* [PROBLEM DESCRIPTION]:
Which of the lines in the data mention the string "high"? List them all.

* [GIVEN INFORMATION]:
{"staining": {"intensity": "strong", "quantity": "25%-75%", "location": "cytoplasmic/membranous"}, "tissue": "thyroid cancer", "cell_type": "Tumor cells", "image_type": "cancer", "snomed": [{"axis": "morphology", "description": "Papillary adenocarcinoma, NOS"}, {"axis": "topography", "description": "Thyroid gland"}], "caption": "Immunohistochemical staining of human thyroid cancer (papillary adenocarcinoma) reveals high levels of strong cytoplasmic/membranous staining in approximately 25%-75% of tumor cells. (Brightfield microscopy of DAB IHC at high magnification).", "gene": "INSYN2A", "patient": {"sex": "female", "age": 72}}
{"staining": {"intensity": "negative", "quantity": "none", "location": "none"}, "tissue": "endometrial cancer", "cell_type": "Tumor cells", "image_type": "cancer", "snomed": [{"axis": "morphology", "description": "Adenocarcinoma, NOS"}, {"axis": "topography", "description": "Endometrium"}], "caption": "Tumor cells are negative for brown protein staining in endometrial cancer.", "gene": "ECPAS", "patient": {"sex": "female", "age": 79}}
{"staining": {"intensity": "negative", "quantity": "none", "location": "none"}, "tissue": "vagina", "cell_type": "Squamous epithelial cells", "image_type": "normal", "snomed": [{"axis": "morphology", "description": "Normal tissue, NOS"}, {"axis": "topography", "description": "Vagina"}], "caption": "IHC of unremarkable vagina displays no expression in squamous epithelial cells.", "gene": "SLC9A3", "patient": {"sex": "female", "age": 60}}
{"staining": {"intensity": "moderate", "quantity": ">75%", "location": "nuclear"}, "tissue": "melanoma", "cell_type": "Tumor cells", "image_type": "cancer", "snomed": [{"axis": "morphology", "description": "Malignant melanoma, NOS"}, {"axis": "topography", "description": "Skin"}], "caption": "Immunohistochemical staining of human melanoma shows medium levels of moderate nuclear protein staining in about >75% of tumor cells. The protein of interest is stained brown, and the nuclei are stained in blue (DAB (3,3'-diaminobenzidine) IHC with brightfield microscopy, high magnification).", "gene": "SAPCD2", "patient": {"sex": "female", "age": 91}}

* [SOLUTION TO THIS PROBLEM]:
{"staining": {"intensity": "strong", "quantity": "25%-75%", "location": "cytoplasmic/membranous"}, "tissue": "thyroid cancer", "cell_type": "Tumor cells", "image_type": "cancer", "snomed": [{"axis": "morphology", "description": "Papillary adenocarcinoma, NOS"}, {"axis": "topography", "description": "Thyroid gland"}], "caption": "Immunohistochemical staining of human thyroid cancer (papillary adenocarcinoma) reveals high levels of strong cytoplasmic/membranous staining in approximately 25%-75% of tumor cells. (Brightfield microscopy of DAB IHC at high magnification).", "gene": "INSYN2A", "patient": {"sex": "female", "age": 72}}
{"staining": {"intensity": "moderate", "quantity": ">75%", "location": "nuclear"}, "tissue": "melanoma", "cell_type": "Tumor cells", "image_type": "cancer", "snomed": [{"axis": "morphology", "description": "Malignant melanoma, NOS"}, {"axis": "topography", "description": "Skin"}], "caption": "Immunohistochemical staining of human melanoma shows medium levels of moderate nuclear protein staining in about >75% of tumor cells. The protein of interest is stained brown, and the nuclei are stained in blue (DAB (3,3'-diaminobenzidine) IHC with brightfield microscopy, high magnification).", "gene": "SAPCD2", "patient": {"sex": "female", "age": 91}}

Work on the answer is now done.